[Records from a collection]
————————

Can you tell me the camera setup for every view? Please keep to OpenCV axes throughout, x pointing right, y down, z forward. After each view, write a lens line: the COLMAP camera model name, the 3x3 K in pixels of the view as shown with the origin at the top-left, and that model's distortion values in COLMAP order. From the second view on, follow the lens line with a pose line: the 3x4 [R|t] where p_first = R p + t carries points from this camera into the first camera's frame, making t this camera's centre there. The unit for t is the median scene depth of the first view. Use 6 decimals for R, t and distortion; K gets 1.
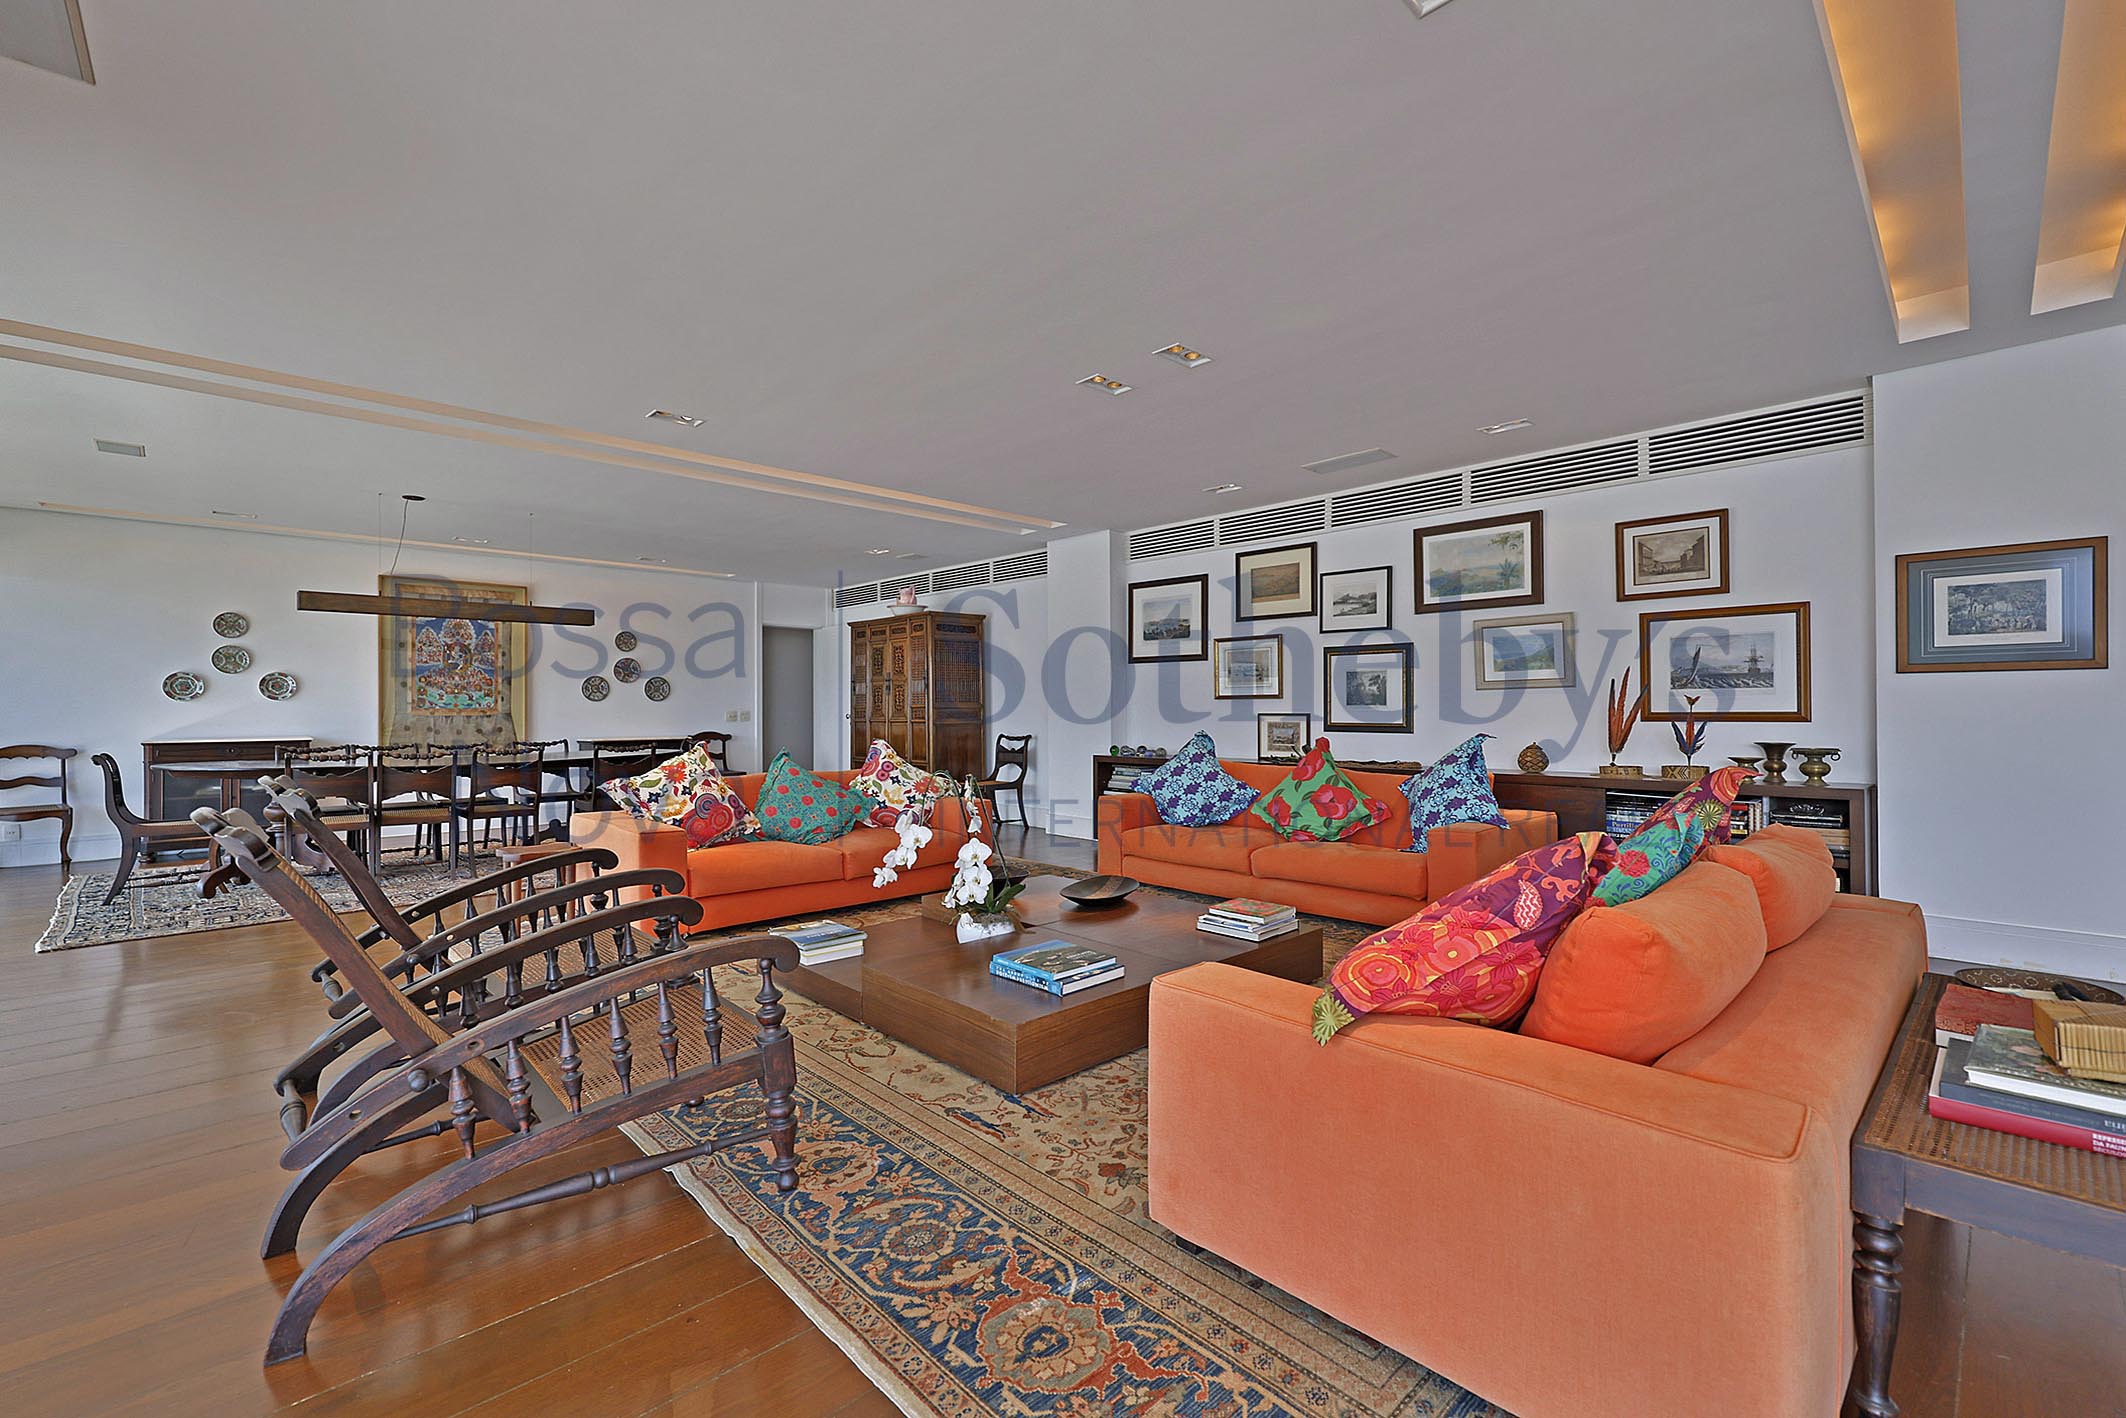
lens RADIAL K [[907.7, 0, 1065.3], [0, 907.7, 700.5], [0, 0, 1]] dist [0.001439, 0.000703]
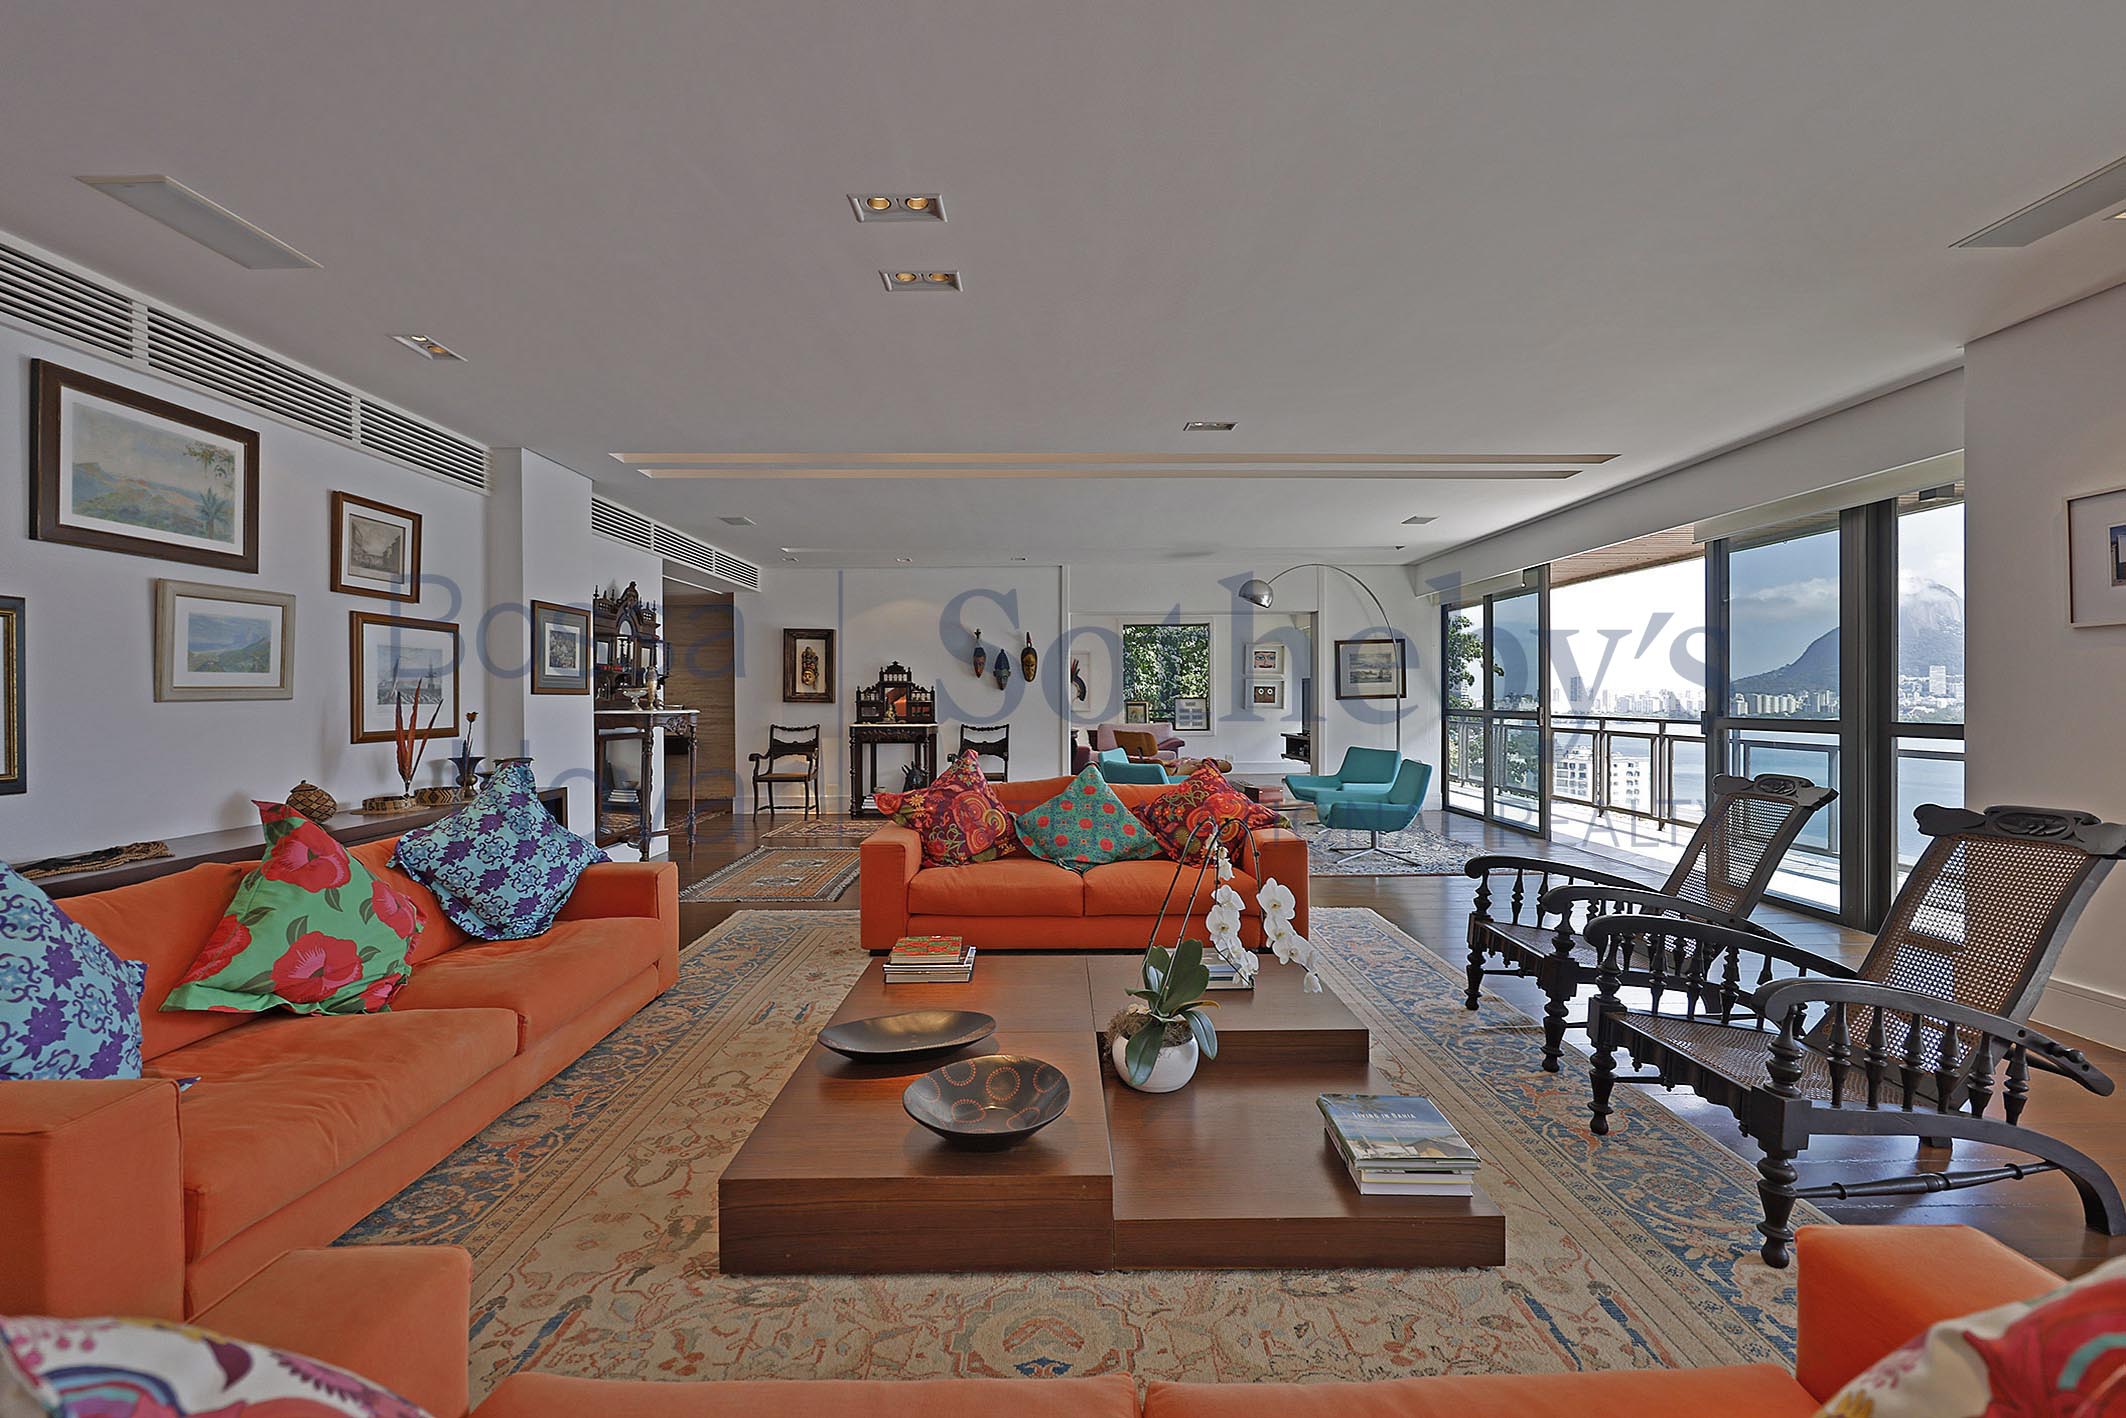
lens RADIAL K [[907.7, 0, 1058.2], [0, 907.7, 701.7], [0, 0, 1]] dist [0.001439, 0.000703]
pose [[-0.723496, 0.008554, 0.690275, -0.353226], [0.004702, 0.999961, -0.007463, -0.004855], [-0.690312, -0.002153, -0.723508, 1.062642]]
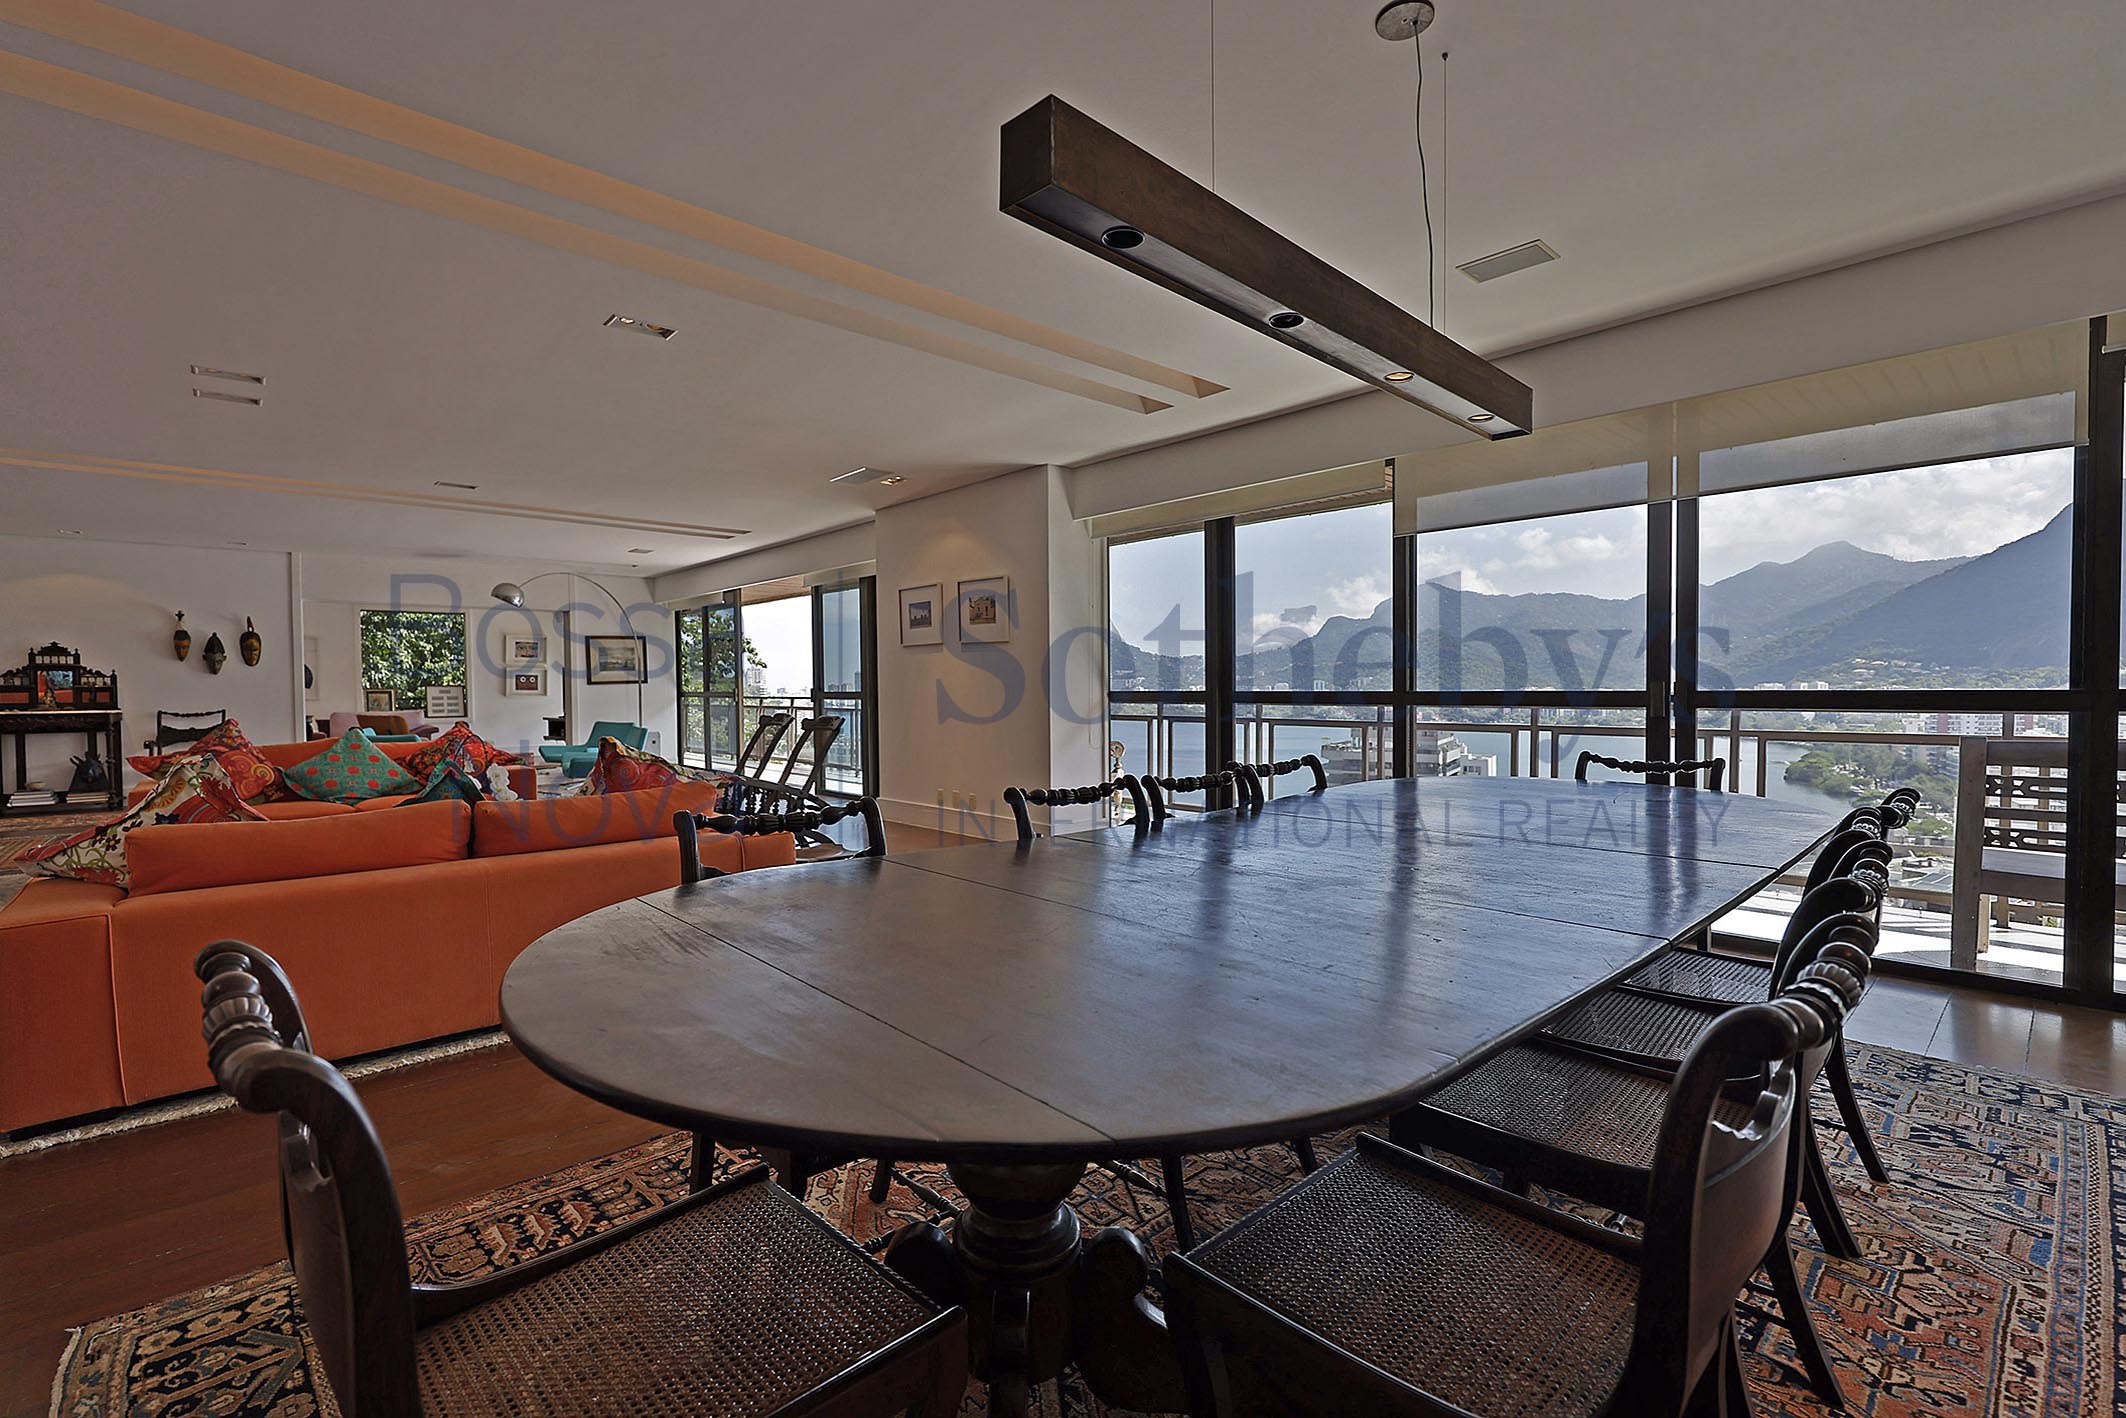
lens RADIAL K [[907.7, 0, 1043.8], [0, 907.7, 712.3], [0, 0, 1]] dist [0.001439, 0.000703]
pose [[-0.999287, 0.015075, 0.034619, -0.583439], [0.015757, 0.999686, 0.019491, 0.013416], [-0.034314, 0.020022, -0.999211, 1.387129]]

————————

▶ **The task**
The entries above must be output exactly, with every image left out.

▶ **Answer section**
Can you tell me the camera setup for every view? Please keep to OpenCV axes throughout, x pointing right, y down, z forward. After each view, write a lens line: the COLMAP camera model name, the 3x3 K in pixels of the view as shown with the origin at the top-left, and that model's distortion values in COLMAP order. From the second view on, follow the lens line with a pose line: the 3x4 [R|t] where p_first = R p + t carries points from this camera into the first camera's frame, making t this camera's centre there. The unit for t is the median scene depth of the first view. Use 6 decimals for R, t and distortion; K gets 1.
lens RADIAL K [[907.7, 0, 1065.3], [0, 907.7, 700.5], [0, 0, 1]] dist [0.001439, 0.000703]
lens RADIAL K [[907.7, 0, 1058.2], [0, 907.7, 701.7], [0, 0, 1]] dist [0.001439, 0.000703]
pose [[-0.723496, 0.008554, 0.690275, -0.353226], [0.004702, 0.999961, -0.007463, -0.004855], [-0.690312, -0.002153, -0.723508, 1.062642]]
lens RADIAL K [[907.7, 0, 1043.8], [0, 907.7, 712.3], [0, 0, 1]] dist [0.001439, 0.000703]
pose [[-0.999287, 0.015075, 0.034619, -0.583439], [0.015757, 0.999686, 0.019491, 0.013416], [-0.034314, 0.020022, -0.999211, 1.387129]]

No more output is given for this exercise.